The experimental results showed that all the tested compounds showed no cytotoxicity at concentrations up to 5000 nM in the dark, but in the case of illumination, the compound of formula (II) and the compound of formula (III) were applied to human lung cancer at pH 6.5 and pH 7.4. PC9 cells the lethal concentration IC ₅₀ values between 78-95nM. However, when the compound of the formula (I) is cultured in a liquid solution of pH 7.4, the concentration is as high as 5000 nM, and there is no photosensitivity at the time of illumination, but the compound of the formula (I) exhibits a very high photosensitivity when the cells are cultured at pH 6.5. activity, IC ₅₀ value of 45nM, this is due to the formula (I) in a tumor acidic environment obtained by hydrolyzing highly cytotoxic compound of formula (II) and a compound of formula (III).

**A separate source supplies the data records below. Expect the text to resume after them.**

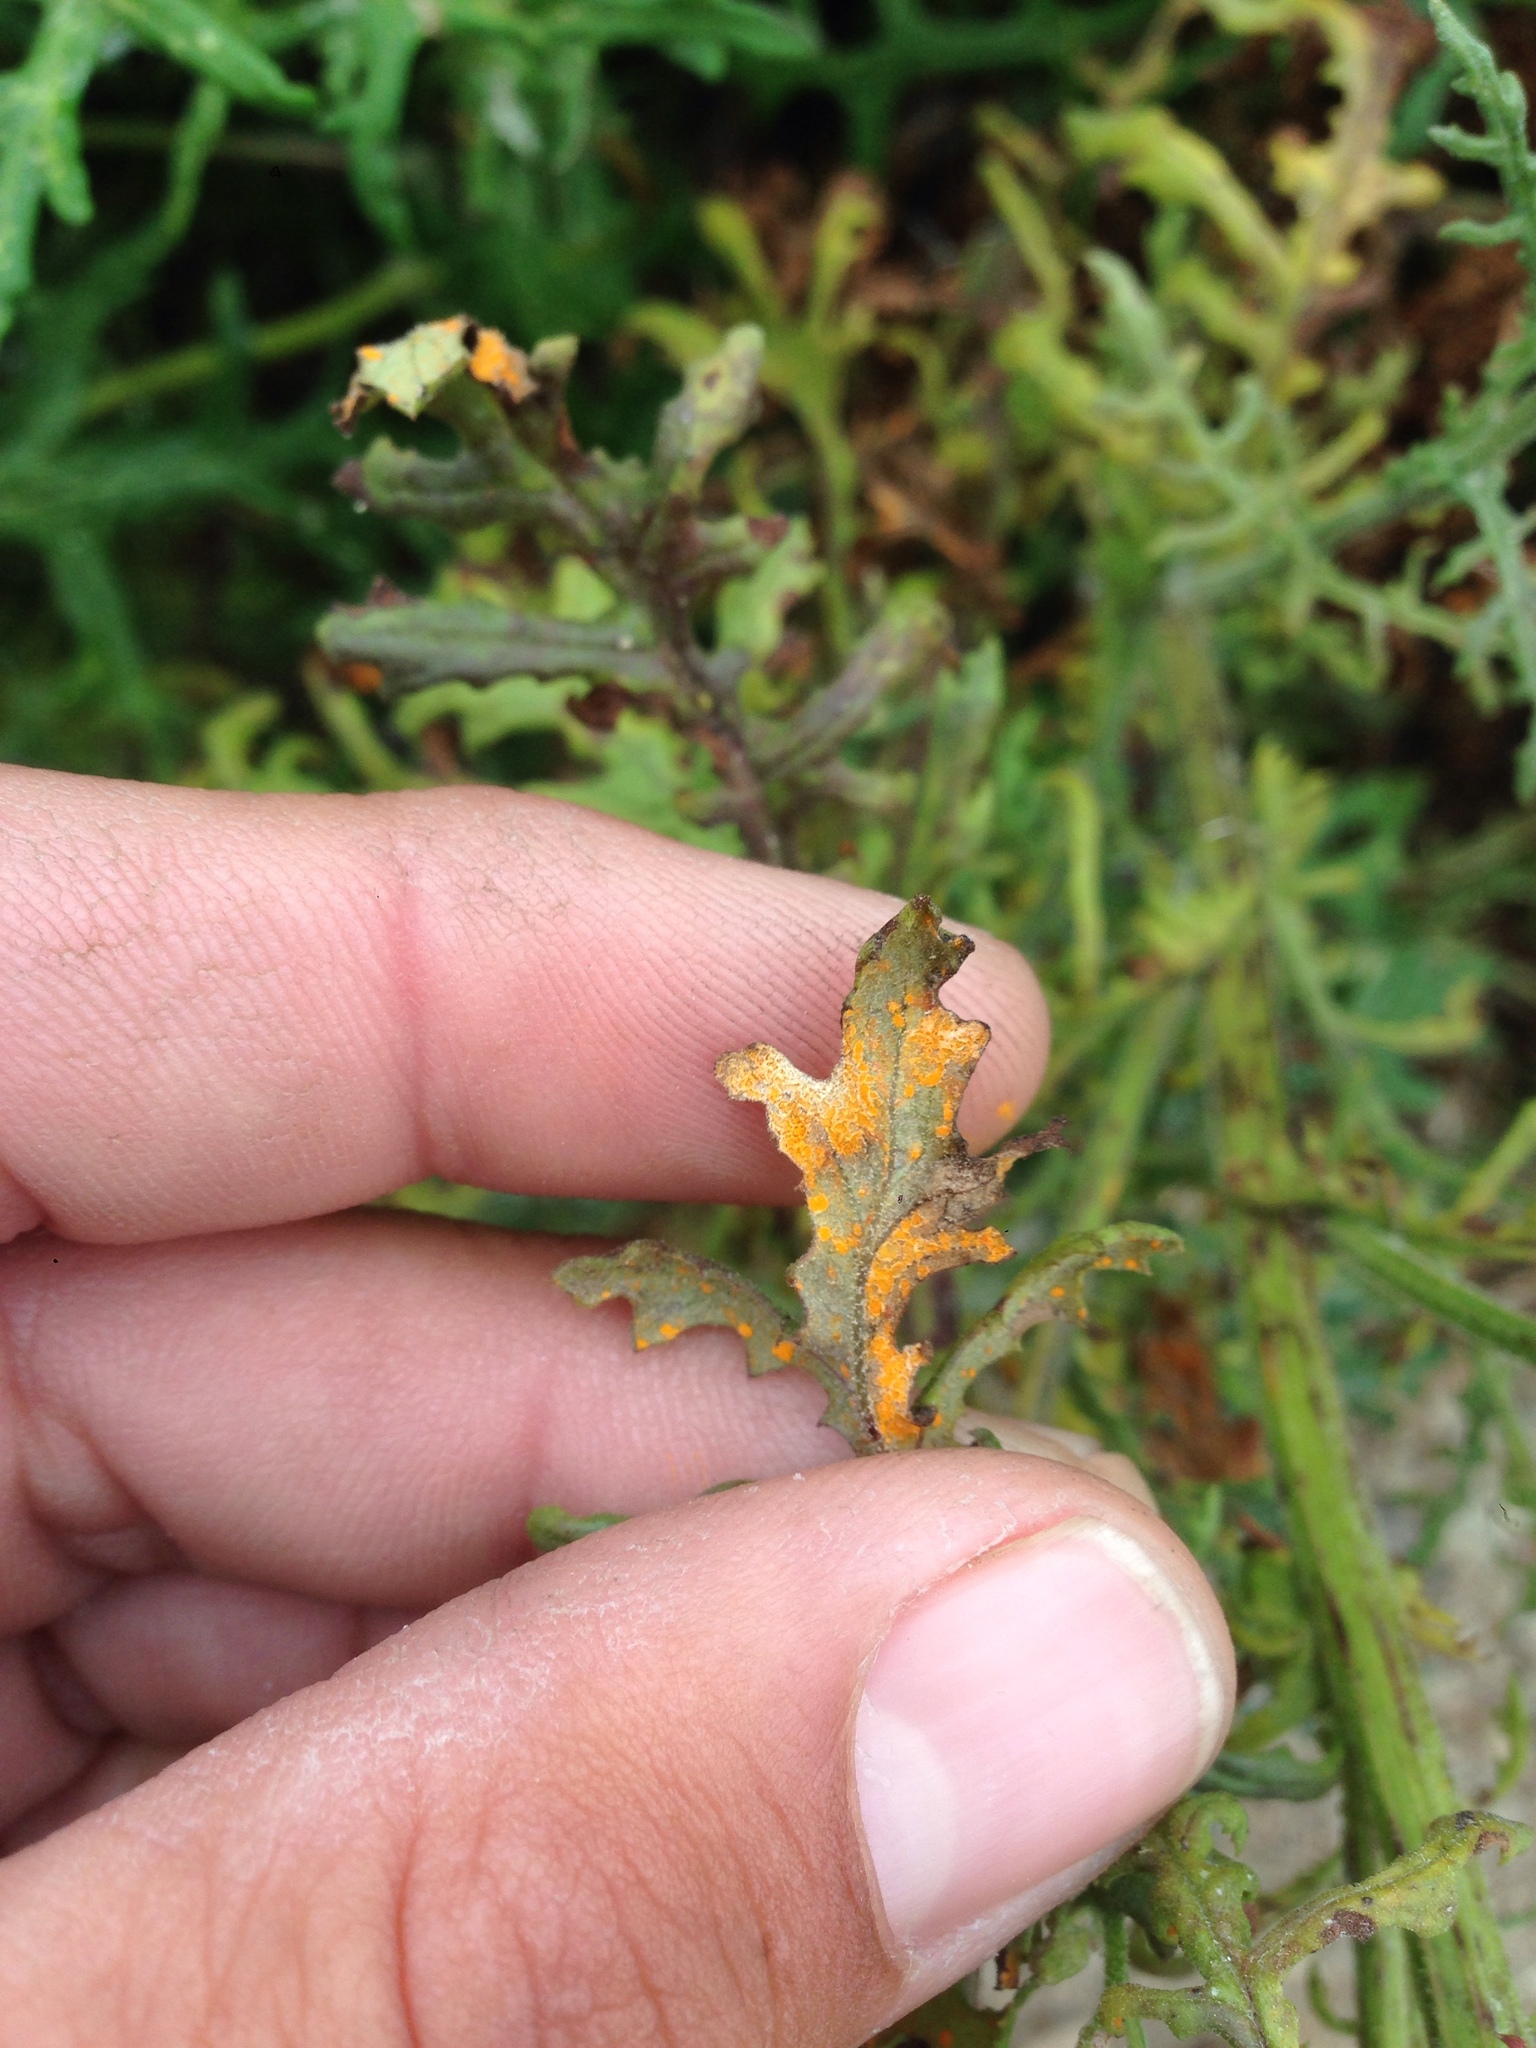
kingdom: Fungi
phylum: Basidiomycota
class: Pucciniomycetes
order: Pucciniales
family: Pucciniaceae
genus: Puccinia
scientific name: Puccinia lagenophorae
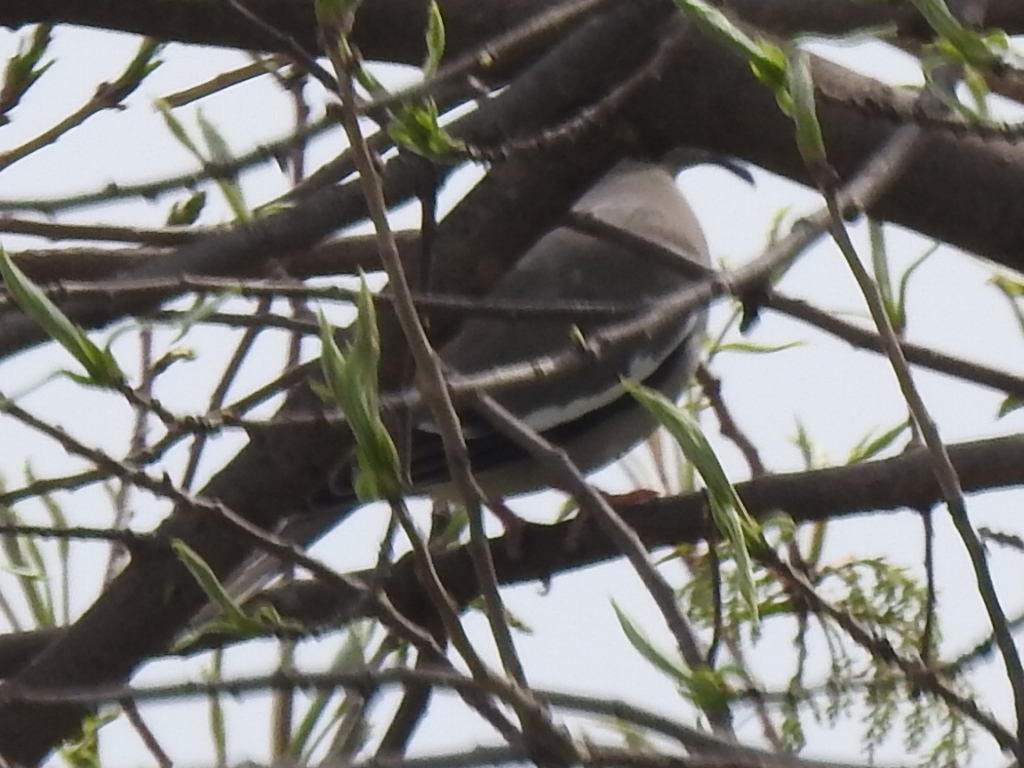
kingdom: Animalia
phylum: Chordata
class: Aves
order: Columbiformes
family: Columbidae
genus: Zenaida
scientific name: Zenaida asiatica
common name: White-winged dove
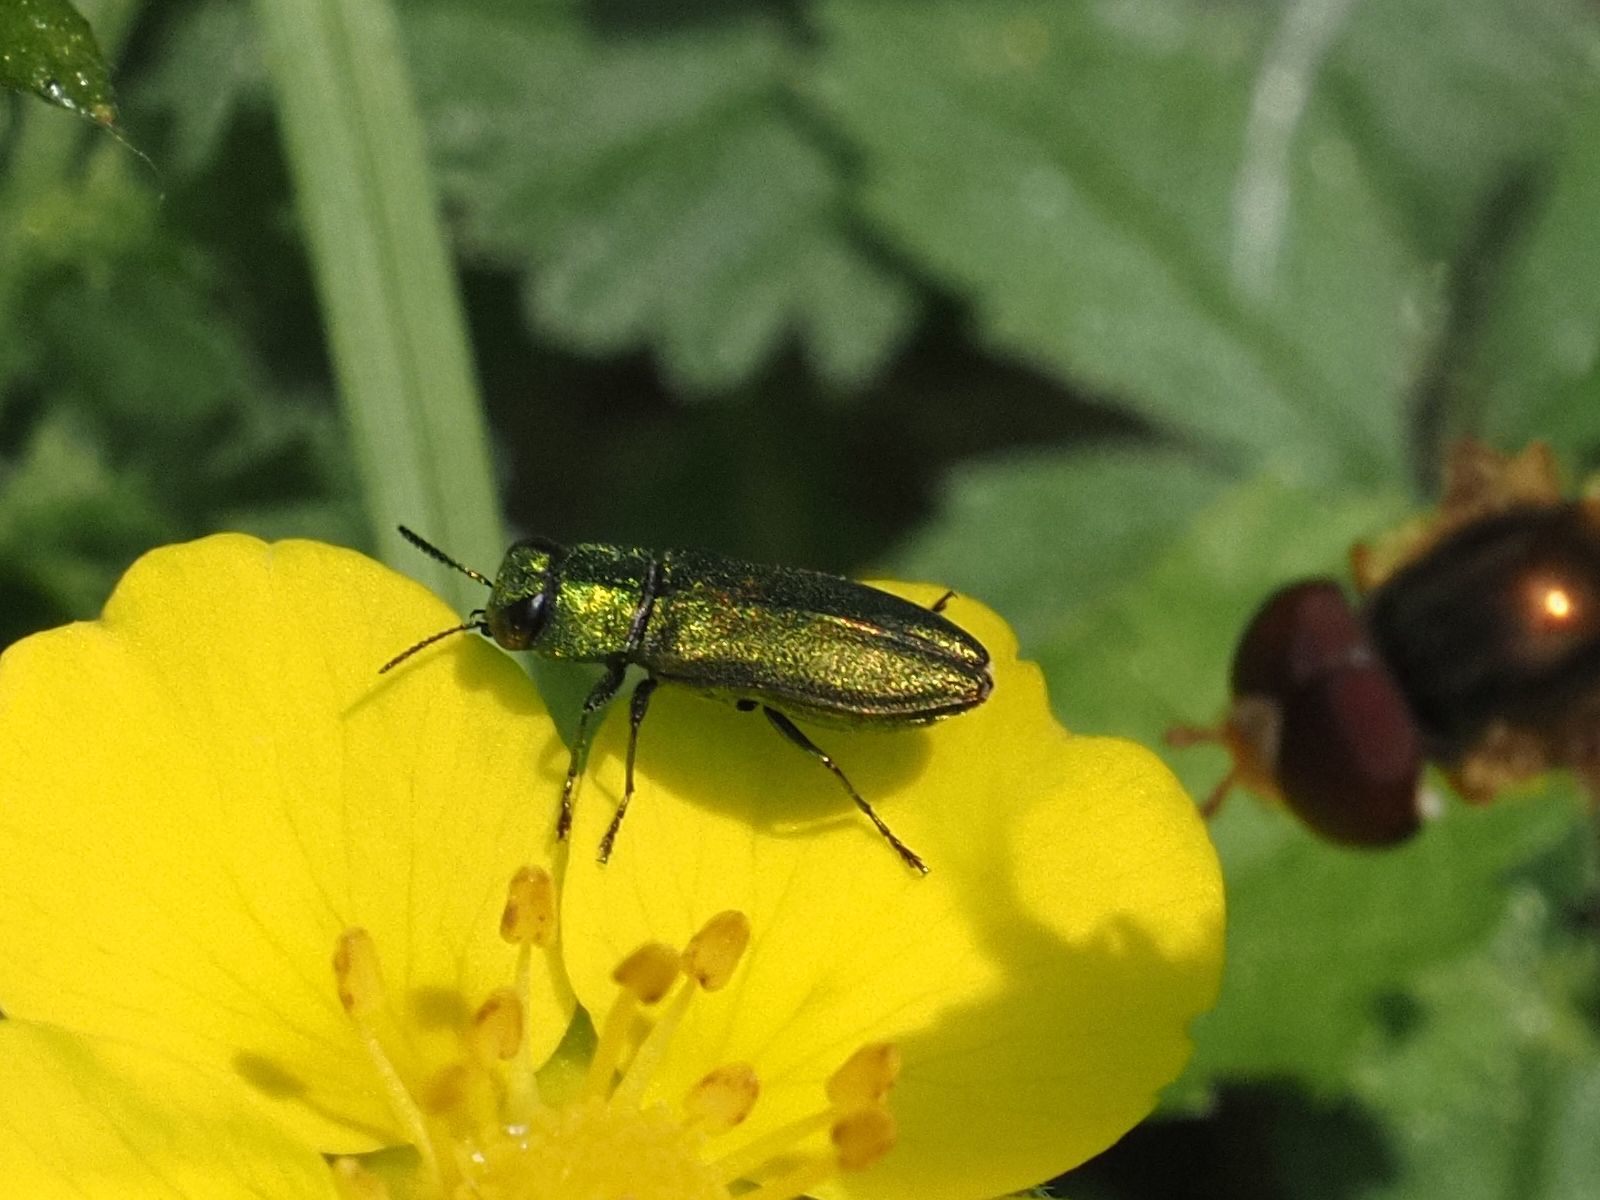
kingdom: Animalia
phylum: Arthropoda
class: Insecta
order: Coleoptera
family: Buprestidae
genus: Anthaxia
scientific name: Anthaxia nitidula
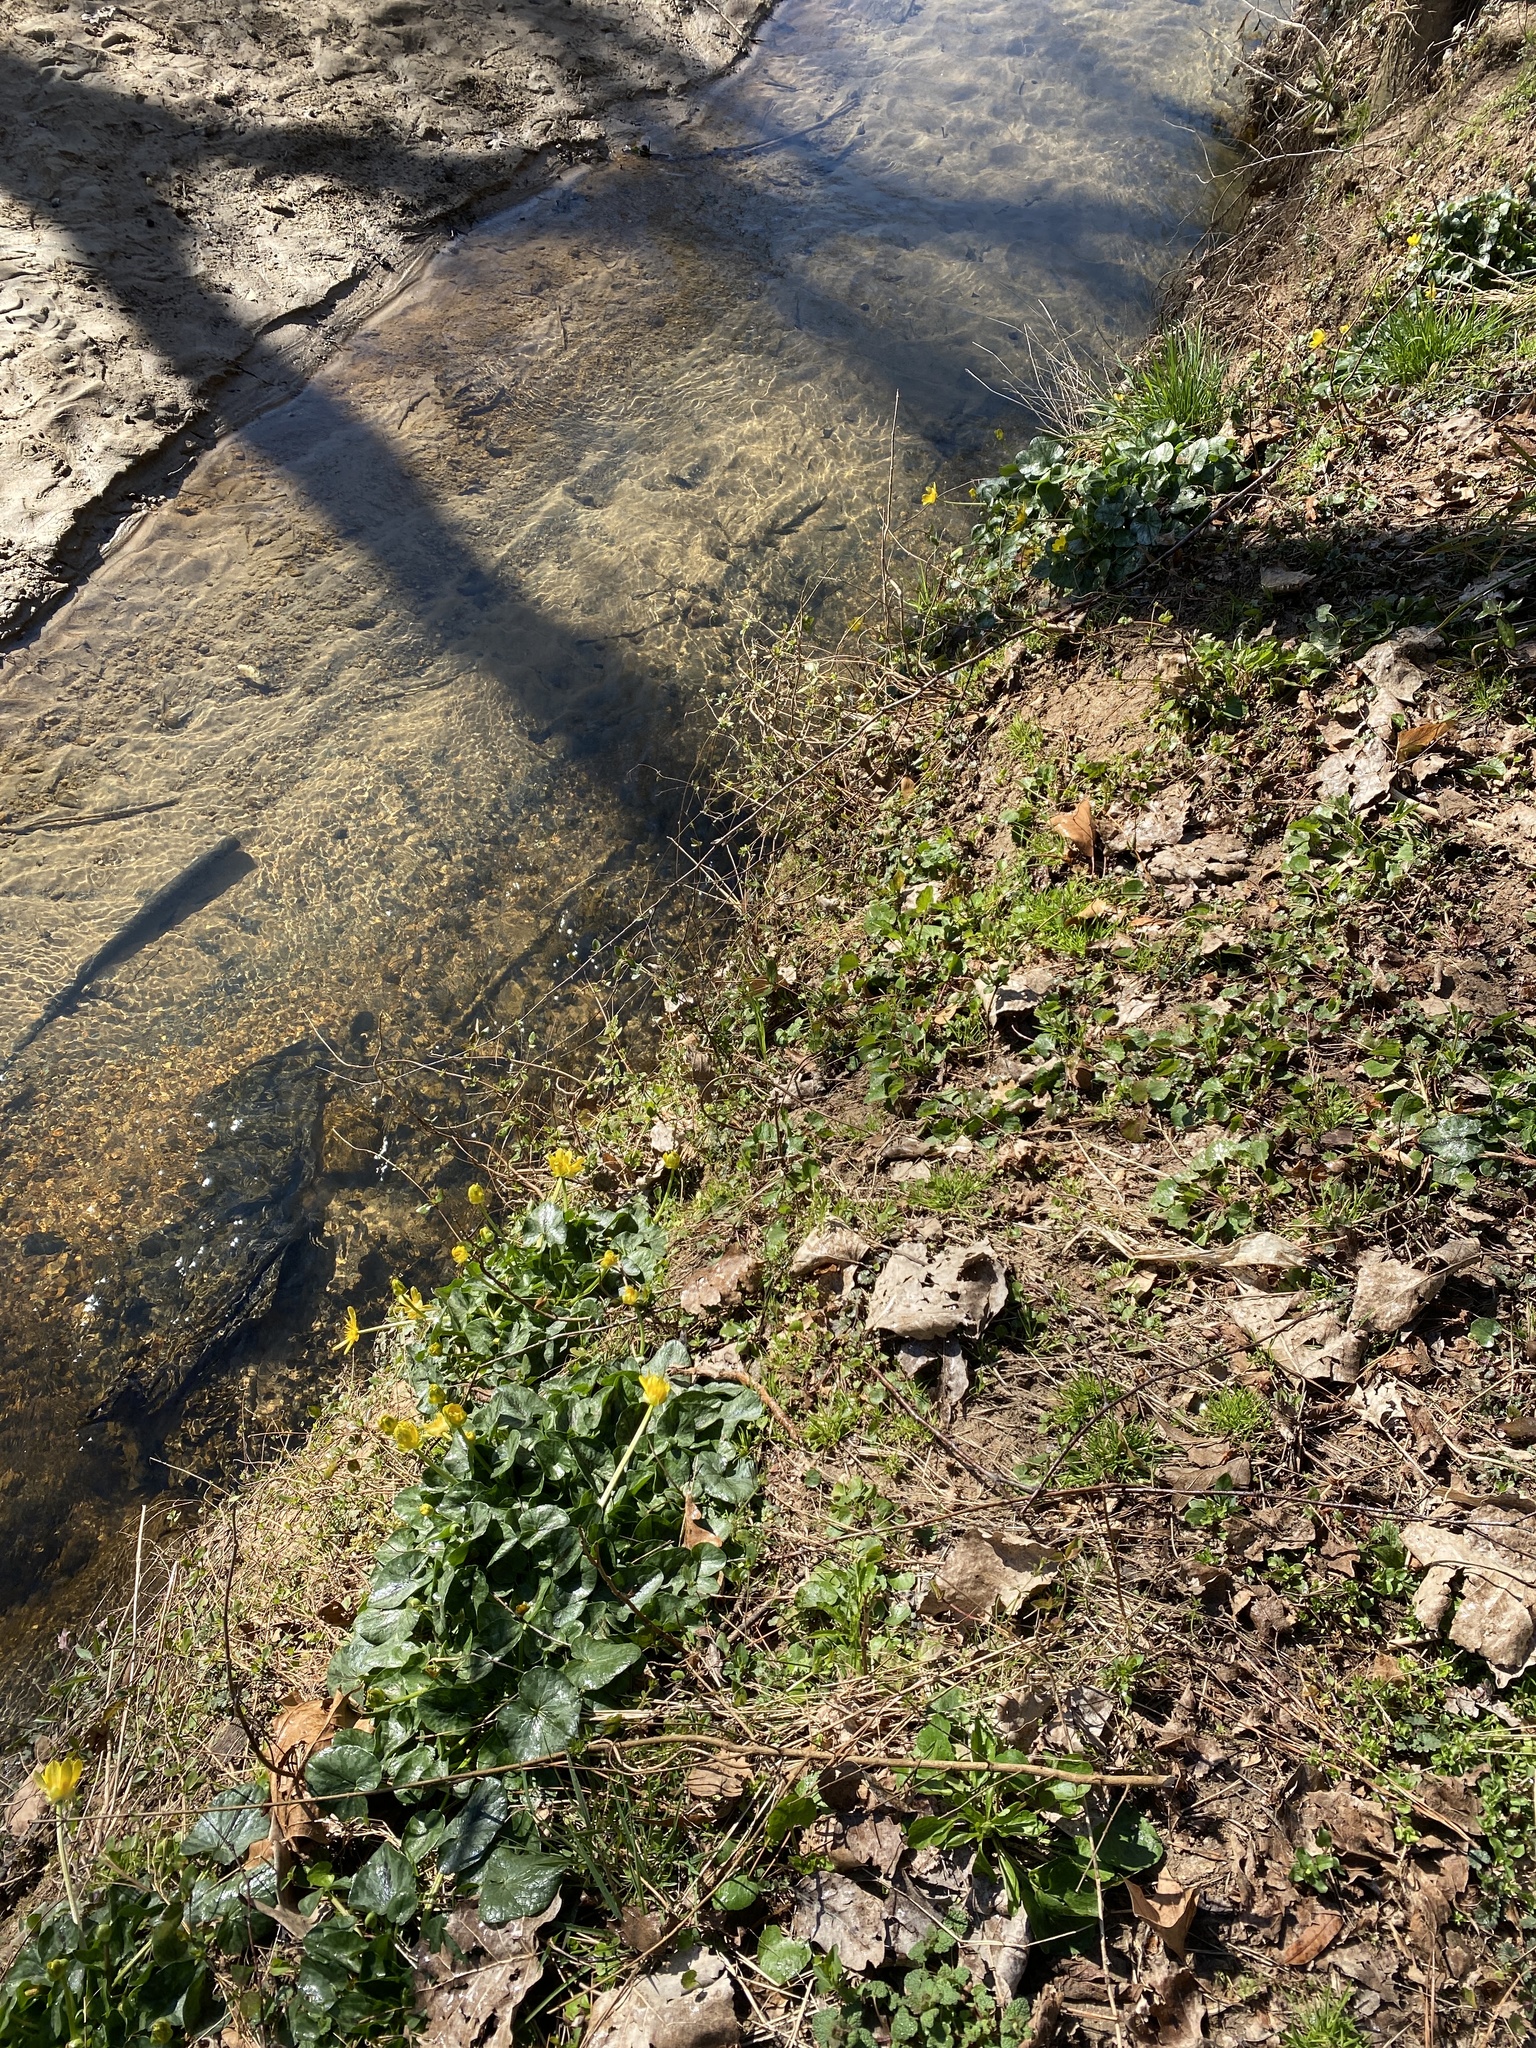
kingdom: Plantae
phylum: Tracheophyta
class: Magnoliopsida
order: Ranunculales
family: Ranunculaceae
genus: Ficaria
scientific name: Ficaria verna
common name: Lesser celandine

It is known that almost all solid tumors have a slightly acidic environment, such as lung cancer, stomach cancer, esophageal cancer, breast cancer, bladder cancer, prostate cancer, pancreatic cancer, cholangiocarcinoma, rectal cancer, colon cancer, skin cancer, head and neck. Solid tumors such as cancer, ocular tumor, uterine cancer and ovarian cancer all have a slightly acidic environment, and the compound disclosed in the present patent or a pharmaceutically acceptable salt thereof, or a pharmaceutical composition comprising the same can be prepared as a photosensitizing drug for treating the above cancer.

The above is only the embodiments of the present invention, and is not intended to limit the present invention. Any modifications, equivalents, and improvements made within the spirit and scope of the present invention should be included in the scope of the present invention. Inside.

Claims (5)

1. A compound of formula (I):

   

   Or a pharmaceutically acceptable salt thereof.
2. A pharmaceutical composition comprising a therapeutically effective amount of a compound according to claim 1 and a pharmaceutically acceptable carrier.
3. Use of a compound according to claim 1 or a pharmaceutical composition according to claim 2 for the preparation of a photodynamic drug or a photosensitizing drug.
4. Use of a compound according to claim 1 or a pharmaceutical composition according to claim 2 for the preparation of a medicament for the treatment of cancer.
5. The use according to claim 4, wherein the cancer is selected from the group consisting of lung cancer, gastric cancer, esophageal cancer, breast cancer, bladder cancer, prostate cancer, pancreatic cancer, cholangiocarcinoma, rectal cancer, colon cancer, skin cancer, head and neck. Cancer, eye tumors, uterine cancer and ovarian cancer.